[Exercise directions]: Everything from the line that holds "зменшеного діаметра (28 AWG)" through the end of the data below should be output exactly, both ends included.

[Input]:
---+---

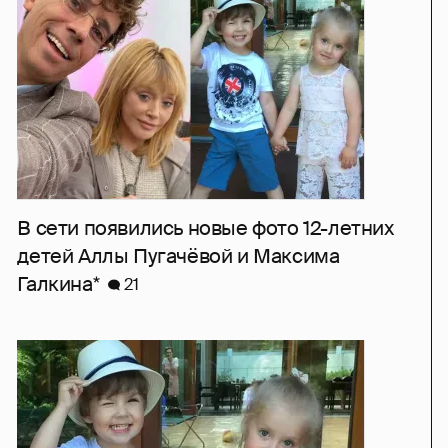
В сети появились новые фото 12-летних
детей Аллы Пугачёвой и Максима
Галкина*
21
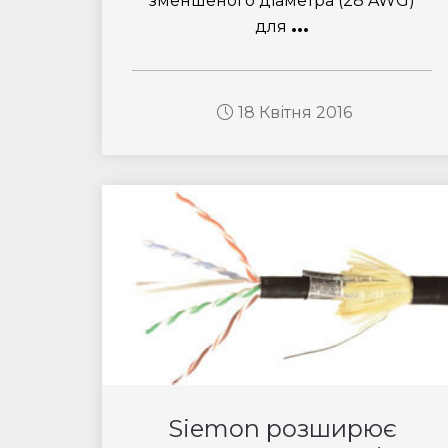
зменшеного діаметра (28 AWG)
...
для
18 Квітня 2016
Siemon розширює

---+---

[Result of the exercise]:
зменшеного діаметра (28 AWG)
...
для
18 Квітня 2016
Siemon розширює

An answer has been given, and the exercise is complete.